[Exercise requirements]: Reproduce the data below without changes, starting with the line that contains "At which label is 2017 closest to 211?" and going on through the line that contains "List the series". Leave the pictures out of your copy.

[Study material]:
============

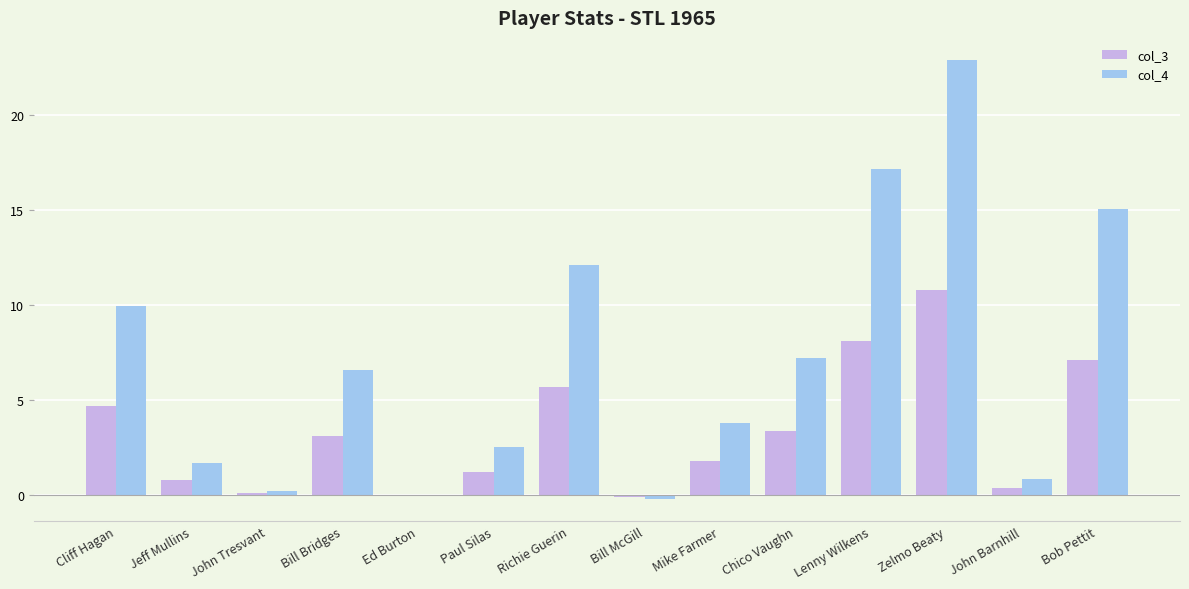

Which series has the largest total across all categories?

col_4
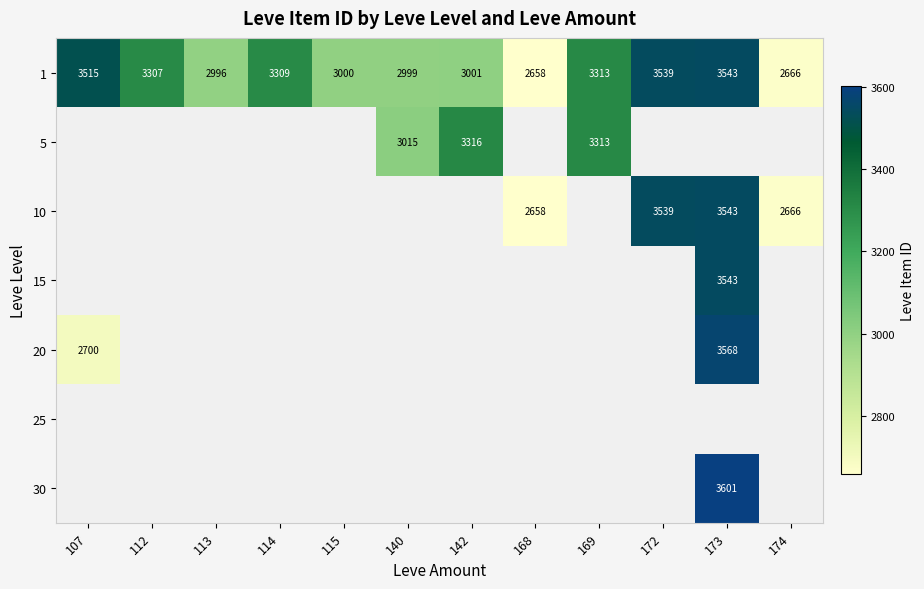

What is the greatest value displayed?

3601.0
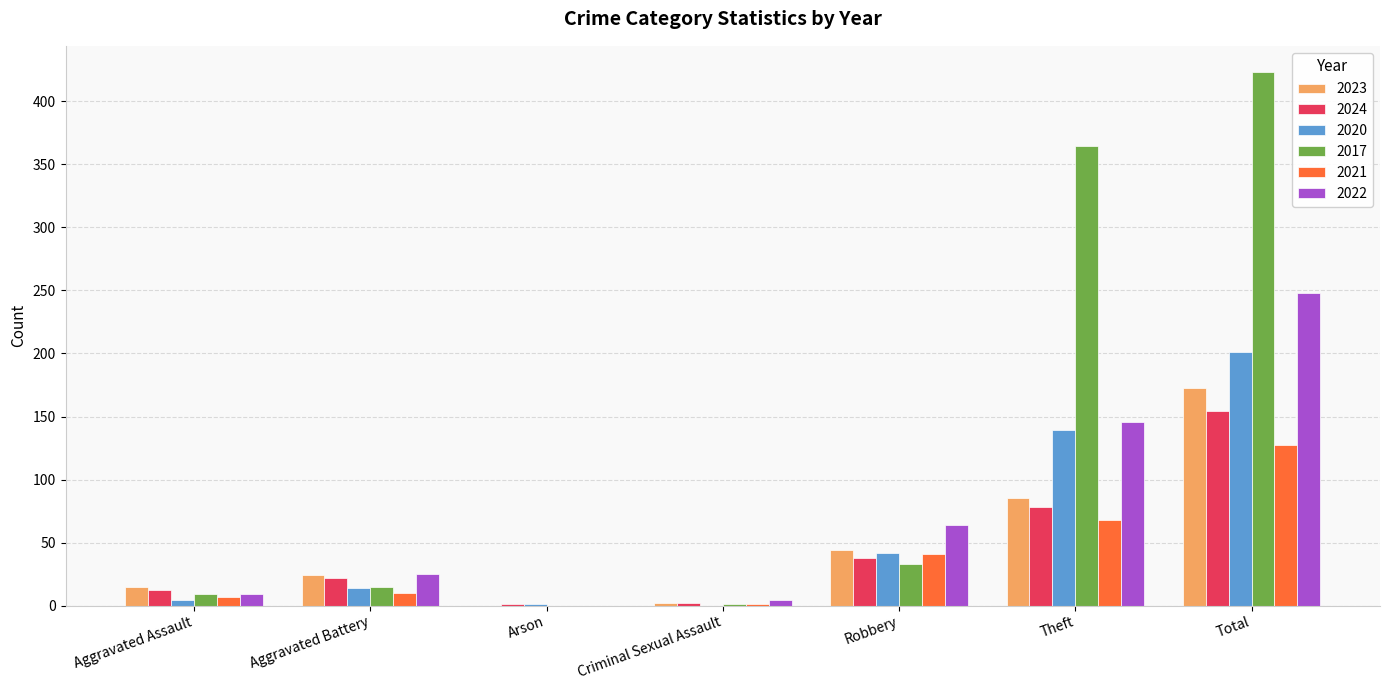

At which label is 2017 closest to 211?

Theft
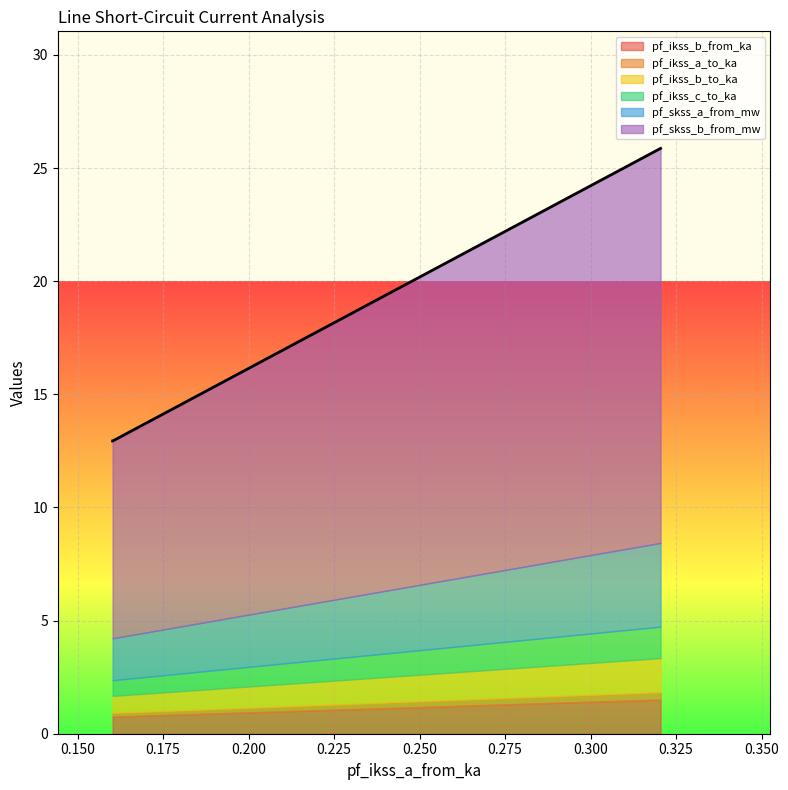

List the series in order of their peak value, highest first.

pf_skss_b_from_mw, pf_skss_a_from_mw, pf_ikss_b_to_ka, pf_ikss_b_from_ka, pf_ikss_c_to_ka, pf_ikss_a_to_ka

============

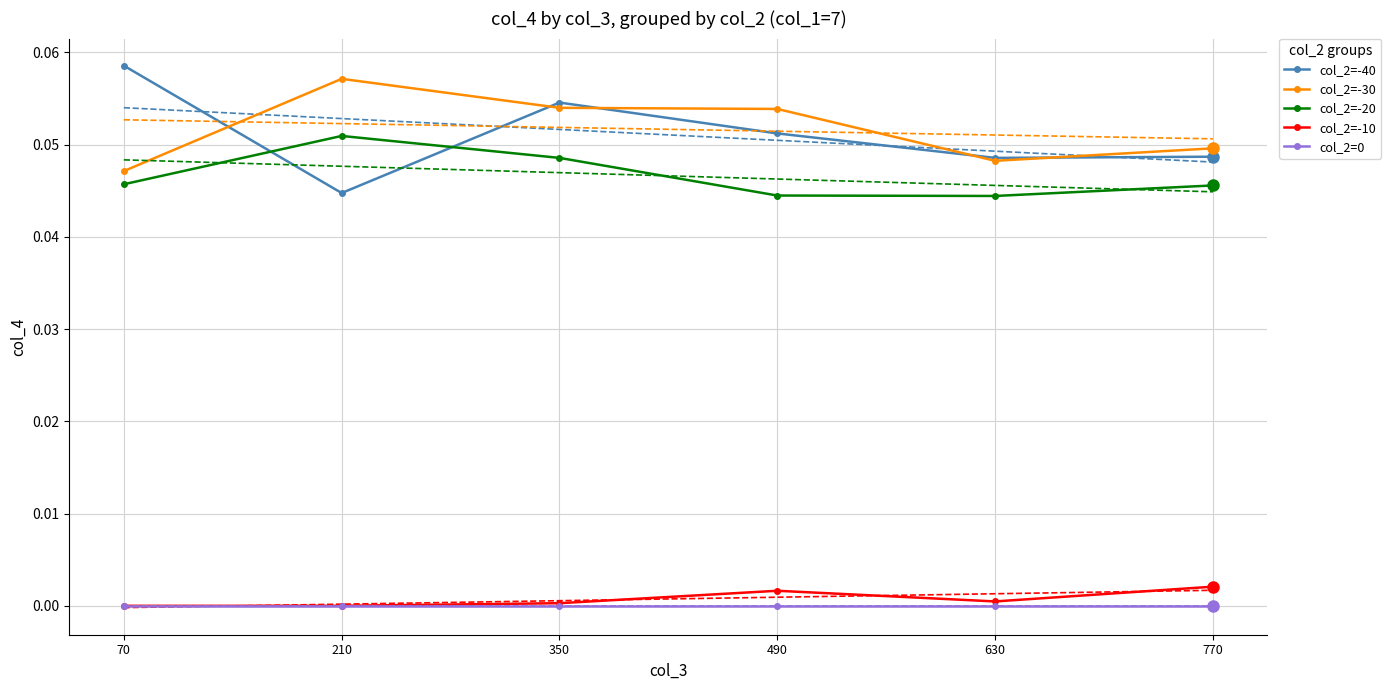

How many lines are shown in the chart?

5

============

[Output for this task]:
At which label is 2017 closest to 211?

Theft

List the series in order of their peak value, highest first.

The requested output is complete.